We were still being shot at, and they wanted a sideline report?

 

I guess I wasn’t the only one in full-out shock.

 

“Get down!” I yelled as I grabbed them and yanked them behind the car.

 

 

 

 

 

CHAPTER 20

 

 

TWENTY MINUTES LATER I was in my Impala, hammering it toward the west side of Washington Heights behind a trio of commando-filled NYPD Emergency Service Unit trucks. The trucks were military surplus BearCat armored personnel carriers; I used to think using them was overkill—at least I did up until I saw the mayor get blown away. The countersniper team in position near the precinct had triangulated the shot with their gunshot echo system, and we were headed now toward a high-rise building on Haven Avenue, where it seemed like the shots had come from.

 

I almost didn’t believe it when one of the SWAT cops pointed out the suspected building to me.

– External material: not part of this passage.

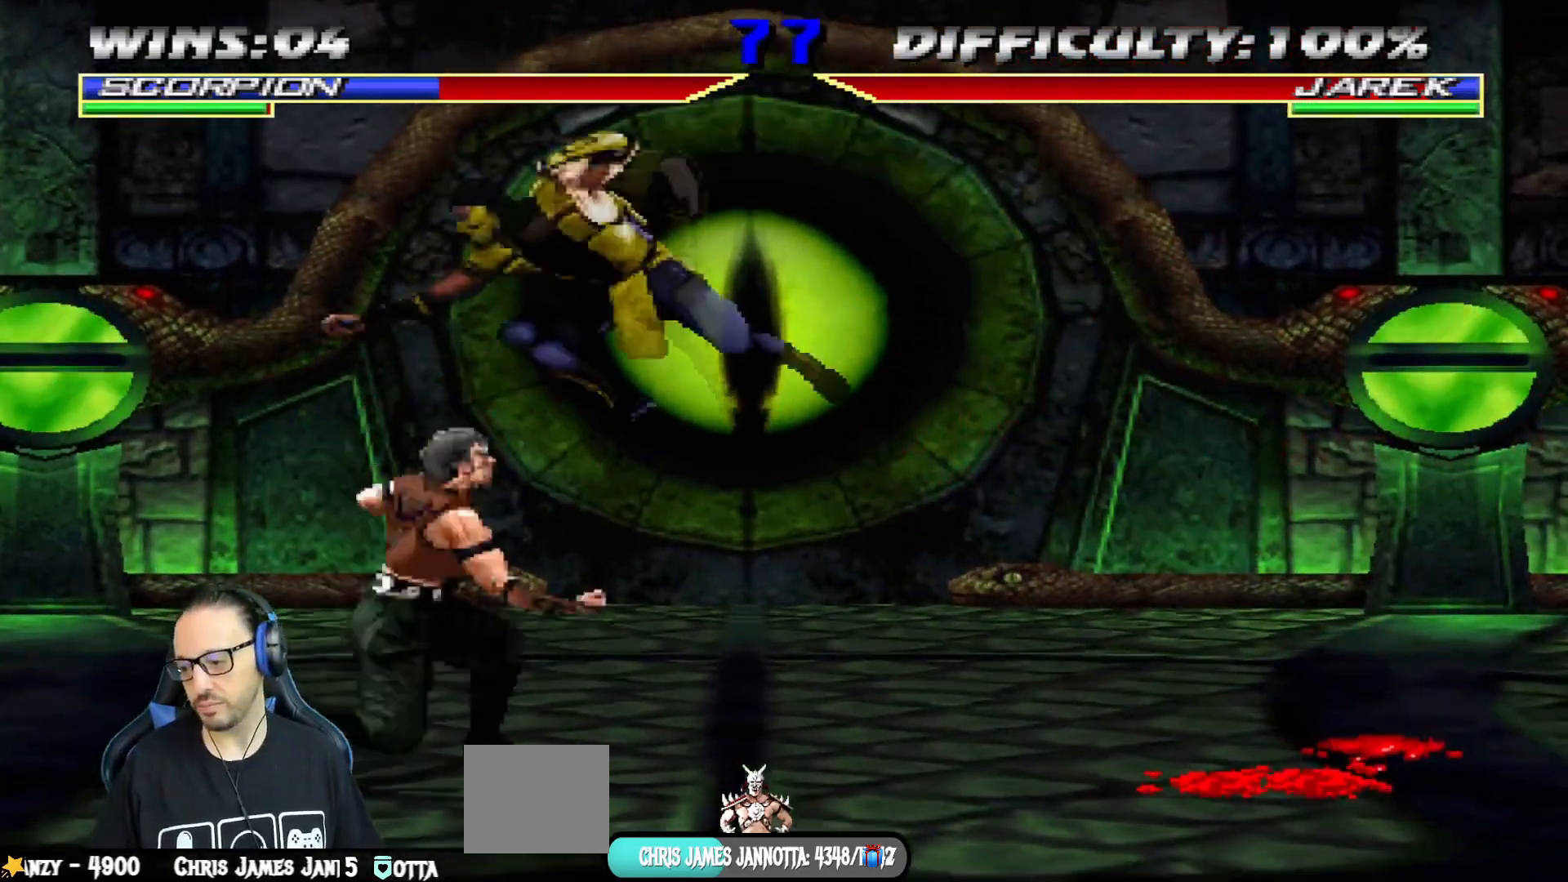
{"buttons": ["L1", "DPAD_RIGHT"], "left_stick": "center", "right_stick": "center", "events": [[33, "L2", "up"], [33, "SQUARE", "down"], [50, "DPAD_RIGHT", "down"], [83, "SQUARE", "up"], [183, "SQUARE", "down"], [300, "SQUARE", "up"], [317, "TRIANGLE", "down"], [467, "TRIANGLE", "up"]]}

It was so far away. On the other side of Manhattan. Easily three-quarters of a mile. The chill that had gone down my spine had stayed there. Because only a world-class sniper could have made a shot like that, I knew.

 

Which raised the question: Who, or what, were we dealing with?

 

“Dude, I blame the media. It’s all their fault, damn it!” cried out an uncharacteristically pissed-off Arturo in the front seat beside me as we roared west toward the building. The young Puerto Rican cop, whom I met on the Ombudsman Outreach Squad, was usually pretty even-tempered.

 

Along with half the department, my crew had responded immediately to the shooting. I’d grabbed them and taken them with me the moment the decision had been made to raid the suspected building.

 

And no wonder Arturo was freaking out. The mayor had been rushed to Columbia Presbyterian, but everyone knew he was dead. First a bombing and now an assassination? We were in a new territory of spooky, and the adrenaline couldn’t have been running higher.